Hunt through the entries for the word "linejoin" and copy each line in which it appears.

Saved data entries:
================================
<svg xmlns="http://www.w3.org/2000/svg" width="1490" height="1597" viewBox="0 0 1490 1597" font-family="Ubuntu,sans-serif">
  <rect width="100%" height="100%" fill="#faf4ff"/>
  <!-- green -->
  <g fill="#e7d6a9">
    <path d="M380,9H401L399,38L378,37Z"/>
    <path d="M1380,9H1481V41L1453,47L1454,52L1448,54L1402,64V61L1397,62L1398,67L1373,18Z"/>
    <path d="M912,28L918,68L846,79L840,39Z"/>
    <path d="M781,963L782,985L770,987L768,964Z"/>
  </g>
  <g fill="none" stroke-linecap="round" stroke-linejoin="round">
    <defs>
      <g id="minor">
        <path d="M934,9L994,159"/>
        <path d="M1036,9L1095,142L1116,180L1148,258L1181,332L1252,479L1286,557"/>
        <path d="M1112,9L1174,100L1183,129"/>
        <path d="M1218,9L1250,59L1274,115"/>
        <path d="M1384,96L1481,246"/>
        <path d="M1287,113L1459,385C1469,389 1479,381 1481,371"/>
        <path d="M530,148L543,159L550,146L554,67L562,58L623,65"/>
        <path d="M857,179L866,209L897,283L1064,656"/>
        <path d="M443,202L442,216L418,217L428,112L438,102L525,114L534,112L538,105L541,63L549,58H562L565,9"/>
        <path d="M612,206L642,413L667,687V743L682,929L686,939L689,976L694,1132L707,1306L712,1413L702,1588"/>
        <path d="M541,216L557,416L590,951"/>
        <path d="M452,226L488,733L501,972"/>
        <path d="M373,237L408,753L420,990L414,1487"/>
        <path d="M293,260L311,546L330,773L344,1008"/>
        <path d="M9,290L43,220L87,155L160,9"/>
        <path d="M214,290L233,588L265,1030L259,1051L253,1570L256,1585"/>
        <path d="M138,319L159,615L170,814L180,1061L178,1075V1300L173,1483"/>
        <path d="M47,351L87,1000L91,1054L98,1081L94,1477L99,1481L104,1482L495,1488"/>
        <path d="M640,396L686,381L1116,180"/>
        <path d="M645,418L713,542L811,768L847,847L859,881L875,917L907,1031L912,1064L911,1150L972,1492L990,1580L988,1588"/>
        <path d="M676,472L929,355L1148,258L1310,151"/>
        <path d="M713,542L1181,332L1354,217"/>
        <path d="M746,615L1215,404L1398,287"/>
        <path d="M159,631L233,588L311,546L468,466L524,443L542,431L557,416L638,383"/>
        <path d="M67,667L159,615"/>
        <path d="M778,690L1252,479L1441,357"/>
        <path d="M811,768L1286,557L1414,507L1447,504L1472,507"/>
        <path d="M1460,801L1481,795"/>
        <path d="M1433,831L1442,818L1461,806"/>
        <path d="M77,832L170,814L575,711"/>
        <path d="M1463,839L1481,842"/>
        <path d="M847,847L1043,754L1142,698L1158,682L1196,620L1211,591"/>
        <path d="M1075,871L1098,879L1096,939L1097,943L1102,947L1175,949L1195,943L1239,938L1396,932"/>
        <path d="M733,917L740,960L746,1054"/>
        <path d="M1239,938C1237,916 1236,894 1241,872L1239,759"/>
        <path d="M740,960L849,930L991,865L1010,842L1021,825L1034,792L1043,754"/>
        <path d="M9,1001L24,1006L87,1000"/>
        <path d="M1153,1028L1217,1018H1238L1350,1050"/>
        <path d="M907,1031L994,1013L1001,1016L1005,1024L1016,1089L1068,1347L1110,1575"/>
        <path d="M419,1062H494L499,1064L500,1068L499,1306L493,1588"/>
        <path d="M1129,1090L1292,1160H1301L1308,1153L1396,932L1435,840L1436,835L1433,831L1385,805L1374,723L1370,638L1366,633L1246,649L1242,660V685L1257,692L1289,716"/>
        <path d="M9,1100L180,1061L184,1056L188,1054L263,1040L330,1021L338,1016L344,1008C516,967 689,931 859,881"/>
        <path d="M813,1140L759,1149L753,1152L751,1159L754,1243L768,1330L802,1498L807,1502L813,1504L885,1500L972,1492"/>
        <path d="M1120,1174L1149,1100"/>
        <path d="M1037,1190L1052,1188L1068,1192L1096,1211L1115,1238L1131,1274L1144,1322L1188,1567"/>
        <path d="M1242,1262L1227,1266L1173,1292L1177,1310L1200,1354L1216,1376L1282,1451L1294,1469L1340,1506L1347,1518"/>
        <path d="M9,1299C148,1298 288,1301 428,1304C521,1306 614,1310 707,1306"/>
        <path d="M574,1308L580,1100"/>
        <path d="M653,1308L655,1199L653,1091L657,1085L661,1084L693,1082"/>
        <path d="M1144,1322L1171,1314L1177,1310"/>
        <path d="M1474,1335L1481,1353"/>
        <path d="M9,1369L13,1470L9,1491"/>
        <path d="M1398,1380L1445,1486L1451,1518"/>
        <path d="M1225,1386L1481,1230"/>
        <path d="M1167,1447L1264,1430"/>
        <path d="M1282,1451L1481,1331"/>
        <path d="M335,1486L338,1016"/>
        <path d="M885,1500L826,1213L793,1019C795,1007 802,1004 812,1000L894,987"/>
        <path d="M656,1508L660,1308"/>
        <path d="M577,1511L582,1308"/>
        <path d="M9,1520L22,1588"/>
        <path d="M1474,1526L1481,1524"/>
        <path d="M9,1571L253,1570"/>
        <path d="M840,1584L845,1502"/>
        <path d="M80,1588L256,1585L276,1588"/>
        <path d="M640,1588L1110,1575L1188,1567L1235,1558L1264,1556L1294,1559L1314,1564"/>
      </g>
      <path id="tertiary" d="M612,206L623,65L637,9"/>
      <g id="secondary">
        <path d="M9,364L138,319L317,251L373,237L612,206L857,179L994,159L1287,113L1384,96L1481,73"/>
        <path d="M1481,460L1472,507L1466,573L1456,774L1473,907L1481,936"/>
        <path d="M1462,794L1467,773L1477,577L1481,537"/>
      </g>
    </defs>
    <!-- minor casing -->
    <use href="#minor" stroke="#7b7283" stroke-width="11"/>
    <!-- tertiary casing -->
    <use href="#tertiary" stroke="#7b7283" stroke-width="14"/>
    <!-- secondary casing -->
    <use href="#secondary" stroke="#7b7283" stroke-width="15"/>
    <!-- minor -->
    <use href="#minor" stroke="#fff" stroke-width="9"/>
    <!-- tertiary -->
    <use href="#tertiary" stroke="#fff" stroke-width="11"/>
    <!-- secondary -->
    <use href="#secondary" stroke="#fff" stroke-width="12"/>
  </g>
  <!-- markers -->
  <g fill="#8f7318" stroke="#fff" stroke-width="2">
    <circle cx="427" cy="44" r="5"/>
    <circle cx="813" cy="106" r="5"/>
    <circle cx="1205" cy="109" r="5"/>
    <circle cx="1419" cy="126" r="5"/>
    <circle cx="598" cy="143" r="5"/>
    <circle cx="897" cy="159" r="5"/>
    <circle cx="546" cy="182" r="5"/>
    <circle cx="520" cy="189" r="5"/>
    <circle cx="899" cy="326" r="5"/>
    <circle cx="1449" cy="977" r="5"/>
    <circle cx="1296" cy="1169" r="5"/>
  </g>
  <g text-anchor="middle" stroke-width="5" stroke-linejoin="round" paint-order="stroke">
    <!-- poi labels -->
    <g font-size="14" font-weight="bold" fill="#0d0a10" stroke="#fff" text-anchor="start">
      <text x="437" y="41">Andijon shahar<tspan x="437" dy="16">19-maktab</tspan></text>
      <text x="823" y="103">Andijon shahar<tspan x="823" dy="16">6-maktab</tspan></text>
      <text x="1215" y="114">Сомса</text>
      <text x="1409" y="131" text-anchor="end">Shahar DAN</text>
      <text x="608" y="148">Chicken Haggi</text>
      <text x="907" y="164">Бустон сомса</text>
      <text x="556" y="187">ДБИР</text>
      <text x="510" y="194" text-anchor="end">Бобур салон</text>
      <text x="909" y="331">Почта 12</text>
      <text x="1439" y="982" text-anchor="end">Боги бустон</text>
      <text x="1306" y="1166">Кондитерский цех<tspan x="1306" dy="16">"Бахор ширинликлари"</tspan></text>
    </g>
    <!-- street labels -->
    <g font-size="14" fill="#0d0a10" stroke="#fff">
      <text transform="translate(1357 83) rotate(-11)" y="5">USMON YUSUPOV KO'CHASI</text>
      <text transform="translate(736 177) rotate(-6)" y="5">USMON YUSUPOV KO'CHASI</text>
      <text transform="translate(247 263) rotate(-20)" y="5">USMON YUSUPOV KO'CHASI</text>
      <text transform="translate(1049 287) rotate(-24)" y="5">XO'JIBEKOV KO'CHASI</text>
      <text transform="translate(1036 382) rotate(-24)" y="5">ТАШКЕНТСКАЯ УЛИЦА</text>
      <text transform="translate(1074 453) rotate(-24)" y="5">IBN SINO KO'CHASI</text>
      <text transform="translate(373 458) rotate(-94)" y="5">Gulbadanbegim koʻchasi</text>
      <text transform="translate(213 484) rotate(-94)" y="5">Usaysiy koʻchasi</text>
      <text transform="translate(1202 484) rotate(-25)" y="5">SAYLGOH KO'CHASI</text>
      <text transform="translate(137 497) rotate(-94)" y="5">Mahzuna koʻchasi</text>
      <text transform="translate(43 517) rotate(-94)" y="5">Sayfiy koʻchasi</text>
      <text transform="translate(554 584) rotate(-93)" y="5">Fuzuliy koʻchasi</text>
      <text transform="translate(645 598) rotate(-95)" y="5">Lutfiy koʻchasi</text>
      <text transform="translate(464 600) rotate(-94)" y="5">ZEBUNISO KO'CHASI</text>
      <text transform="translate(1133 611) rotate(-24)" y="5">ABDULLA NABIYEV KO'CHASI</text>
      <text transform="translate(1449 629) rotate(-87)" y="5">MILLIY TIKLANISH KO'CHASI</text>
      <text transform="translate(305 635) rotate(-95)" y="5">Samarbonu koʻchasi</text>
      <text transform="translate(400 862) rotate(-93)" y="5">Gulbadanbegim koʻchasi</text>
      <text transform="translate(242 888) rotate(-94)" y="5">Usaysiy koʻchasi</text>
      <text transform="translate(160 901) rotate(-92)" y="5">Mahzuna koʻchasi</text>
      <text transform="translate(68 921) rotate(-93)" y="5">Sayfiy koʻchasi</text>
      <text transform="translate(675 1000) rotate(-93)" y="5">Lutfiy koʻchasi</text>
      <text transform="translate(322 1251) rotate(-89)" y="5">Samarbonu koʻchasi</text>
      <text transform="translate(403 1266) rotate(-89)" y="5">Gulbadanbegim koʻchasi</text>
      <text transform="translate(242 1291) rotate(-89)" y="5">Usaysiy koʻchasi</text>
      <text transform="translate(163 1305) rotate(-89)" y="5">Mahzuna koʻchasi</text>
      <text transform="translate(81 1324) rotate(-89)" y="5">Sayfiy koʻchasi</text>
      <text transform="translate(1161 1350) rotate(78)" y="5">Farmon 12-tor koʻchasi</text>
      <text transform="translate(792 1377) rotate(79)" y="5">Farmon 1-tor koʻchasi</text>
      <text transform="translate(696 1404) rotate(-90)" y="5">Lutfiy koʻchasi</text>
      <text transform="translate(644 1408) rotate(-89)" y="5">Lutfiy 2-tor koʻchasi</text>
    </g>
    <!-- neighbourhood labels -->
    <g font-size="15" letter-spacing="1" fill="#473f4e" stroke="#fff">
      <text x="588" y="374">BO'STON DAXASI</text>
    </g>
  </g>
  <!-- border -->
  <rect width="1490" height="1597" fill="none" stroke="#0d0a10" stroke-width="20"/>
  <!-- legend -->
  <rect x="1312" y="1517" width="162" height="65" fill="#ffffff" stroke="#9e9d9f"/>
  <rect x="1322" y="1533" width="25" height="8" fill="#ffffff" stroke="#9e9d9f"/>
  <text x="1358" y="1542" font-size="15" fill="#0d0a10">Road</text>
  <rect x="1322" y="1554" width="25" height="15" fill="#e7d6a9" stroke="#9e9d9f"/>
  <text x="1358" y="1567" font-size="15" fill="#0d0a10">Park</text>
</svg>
================================
#### Answer for this exercise:
  <g fill="none" stroke-linecap="round" stroke-linejoin="round">
  <g text-anchor="middle" stroke-width="5" stroke-linejoin="round" paint-order="stroke">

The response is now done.